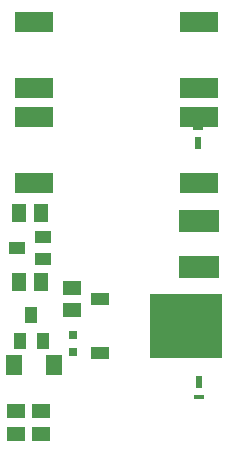
<source format=gbr>
G04 EAGLE Gerber RS-274X export*
G75*
%MOMM*%
%FSLAX34Y34*%
%LPD*%
%INSolderpaste Top*%
%IPPOS*%
%AMOC8*
5,1,8,0,0,1.08239X$1,22.5*%
G01*
%ADD10R,6.200000X5.400000*%
%ADD11R,1.600000X1.000000*%
%ADD12R,1.000000X1.400000*%
%ADD13R,1.400000X1.000000*%
%ADD14R,3.400000X1.900000*%
%ADD15R,3.200000X1.800000*%
%ADD16R,1.300000X1.500000*%
%ADD17R,1.500000X1.300000*%
%ADD18R,0.800000X0.800000*%
%ADD19R,0.508000X1.016000*%
%ADD20R,0.812800X0.406400*%
%ADD21R,1.400000X1.800000*%


D10*
X158810Y270330D03*
D11*
X85810Y293130D03*
X85810Y247530D03*
D12*
X28040Y279872D03*
X37540Y257872D03*
X18540Y257872D03*
D13*
X16028Y336396D03*
X38028Y345896D03*
X38028Y326896D03*
D14*
X170000Y320500D03*
X170000Y359500D03*
D15*
X170000Y391492D03*
X170000Y447492D03*
X170000Y528000D03*
X170000Y472000D03*
X30000Y528000D03*
X30000Y472000D03*
X30000Y391492D03*
X30000Y447492D03*
D16*
X36672Y366068D03*
X17672Y366068D03*
D17*
X15256Y179228D03*
X15256Y198228D03*
X36300Y179228D03*
X36300Y198228D03*
D18*
X63512Y247944D03*
X63512Y262944D03*
D17*
X62460Y283604D03*
X62460Y302604D03*
D19*
X170000Y222540D03*
D20*
X170000Y209840D03*
D19*
X169600Y425184D03*
D20*
X169600Y437884D03*
D16*
X17412Y307612D03*
X36412Y307612D03*
D21*
X47144Y236860D03*
X13144Y236860D03*
M02*

</source>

* * *

*WHAT YOU HAVE TO DO:* Using the entries above, give again each line from the one containing "X36672Y366068D03*" through the last line, exactly and only those.

*RESPONSE:*
X36672Y366068D03*
X17672Y366068D03*
D17*
X15256Y179228D03*
X15256Y198228D03*
X36300Y179228D03*
X36300Y198228D03*
D18*
X63512Y247944D03*
X63512Y262944D03*
D17*
X62460Y283604D03*
X62460Y302604D03*
D19*
X170000Y222540D03*
D20*
X170000Y209840D03*
D19*
X169600Y425184D03*
D20*
X169600Y437884D03*
D16*
X17412Y307612D03*
X36412Y307612D03*
D21*
X47144Y236860D03*
X13144Y236860D03*
M02*

</source>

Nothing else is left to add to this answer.